## [HOW TO COMPLETE THIS TASK]
Please copy out each line of the entries in which "Exponentially" appears.

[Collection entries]

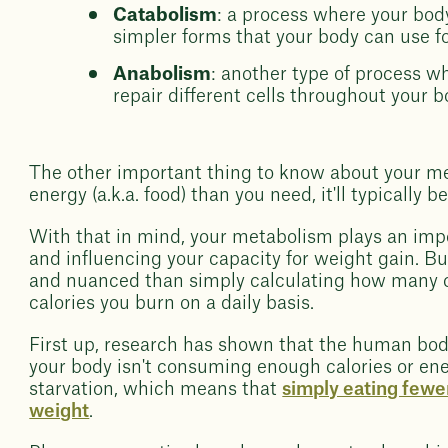
Catabolism
: a process where your bo
simpler forms that your body can use fo
Anabolism
: another type of process w
repair different cells throughout your b
The other important thing to know about your me
energy (a.k.a. food) than you need, it'll typically b
With that in mind, your metabolism plays an impor
and influencing your capacity for weight gain. Bu
and nuanced than simply calculating how many 
calories you burn on a daily basis.
First up, research has shown that the human bod
your body isn't consuming enough calories or energ
starvation, which means that
simply eating fewer
weight
.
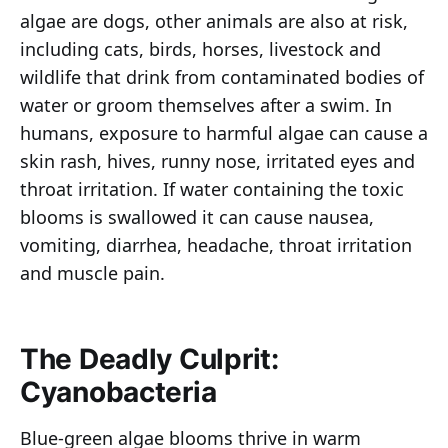
algae are dogs, other animals are also at risk,
including cats, birds, horses, livestock and
wildlife that drink from contaminated bodies of
water or groom themselves after a swim. In
humans, exposure to harmful algae can cause a
skin rash, hives, runny nose, irritated eyes and
throat irritation. If water containing the toxic
blooms is swallowed it can cause nausea,
vomiting, diarrhea, headache, throat irritation
and muscle pain.
The Deadly Culprit:
Cyanobacteria
Blue-green algae blooms thrive in warm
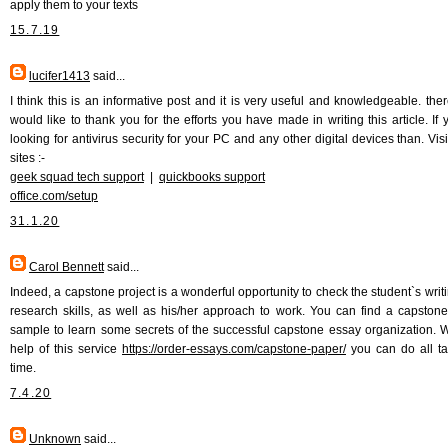
apply them to your texts
15.7.19
lucifer1413
said...
I think this is an informative post and it is very useful and knowledgeable. there
would like to thank you for the efforts you have made in writing this article. If 
looking for antivirus security for your PC and any other digital devices than. Vis
sites :-
geek squad tech support
|
quickbooks support
office.com/setup
31.1.20
Carol Bennett
said...
Indeed, a capstone project is a wonderful opportunity to check the student`s writ
research skills, as well as his/her approach to work. You can find a capston
sample to learn some secrets of the successful capstone essay organization. W
help of this service
https://order-essays.com/capstone-paper/
you can do all t
time.
7.4.20
Unknown
said...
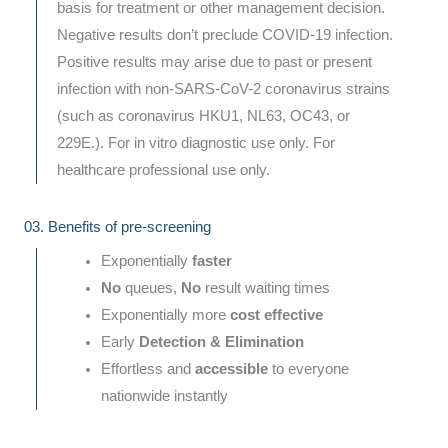
basis for treatment or other management decision.
Negative results don’t preclude COVID-19 infection.
Positive results may arise due to past or present
infection with non-SARS-CoV-2 coronavirus strains
(such as coronavirus HKU1, NL63, OC43, or
229E.). For in vitro diagnostic use only. For
healthcare professional use only.
03. Benefits of pre-screening
Exponentially
faster
No
queues,
No
result waiting times
Exponentially more
cost effective
Early
Detection & Elimination
Effortless and
accessible
to everyone
nationwide instantly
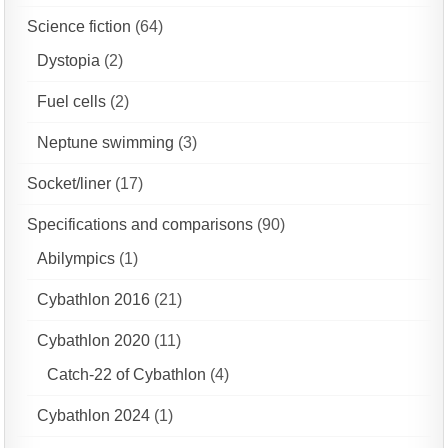
Science fiction
(64)
Dystopia
(2)
Fuel cells
(2)
Neptune swimming
(3)
Socket/liner
(17)
Specifications and comparisons
(90)
Abilympics
(1)
Cybathlon 2016
(21)
Cybathlon 2020
(11)
Catch-22 of Cybathlon
(4)
Cybathlon 2024
(1)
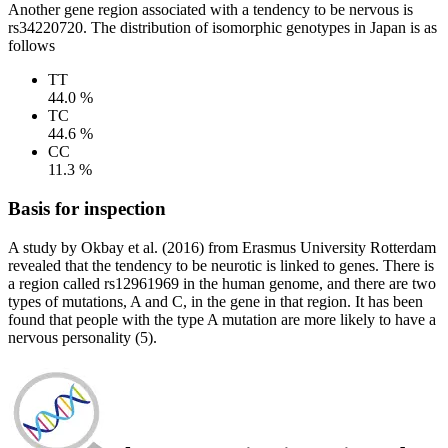
Another gene region associated with a tendency to be nervous is
rs34220720. The distribution of isomorphic genotypes in Japan is as
follows
TT
44.0 %
TC
44.6 %
CC
11.3 %
Basis for inspection
A study by Okbay et al. (2016) from Erasmus University Rotterdam
revealed that the tendency to be neurotic is linked to genes. There is
a region called rs12961969 in the human genome, and there are two
types of mutations, A and C, in the gene in that region. It has been
found that people with the type A mutation are more likely to have a
nervous personality (5).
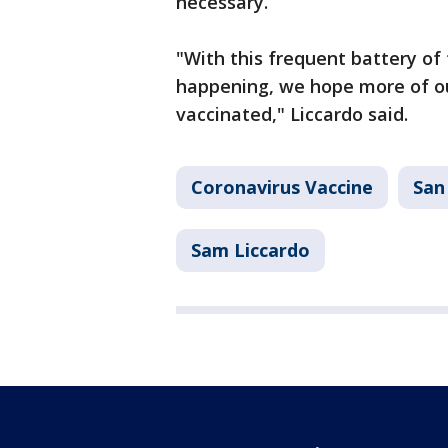
necessary.
"With this frequent battery of t
happening, we hope more of ou
vaccinated," Liccardo said.
Coronavirus Vaccine
San
Sam Liccardo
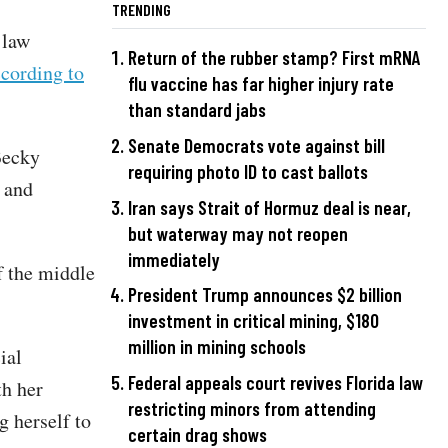
TRENDING
 law
Return of the rubber stamp? First mRNA
cording to
flu vaccine has far higher injury rate
than standard jabs
Senate Democrats vote against bill
Becky
requiring photo ID to cast ballots
 and
Iran says Strait of Hormuz deal is near,
but waterway may not reopen
immediately
f the middle
President Trump announces $2 billion
investment in critical mining, $180
million in mining schools
ial
Federal appeals court revives Florida law
th her
restricting minors from attending
g herself to
certain drag shows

## [EXERCISE RESPONSE]
Exponentially
Exponentially more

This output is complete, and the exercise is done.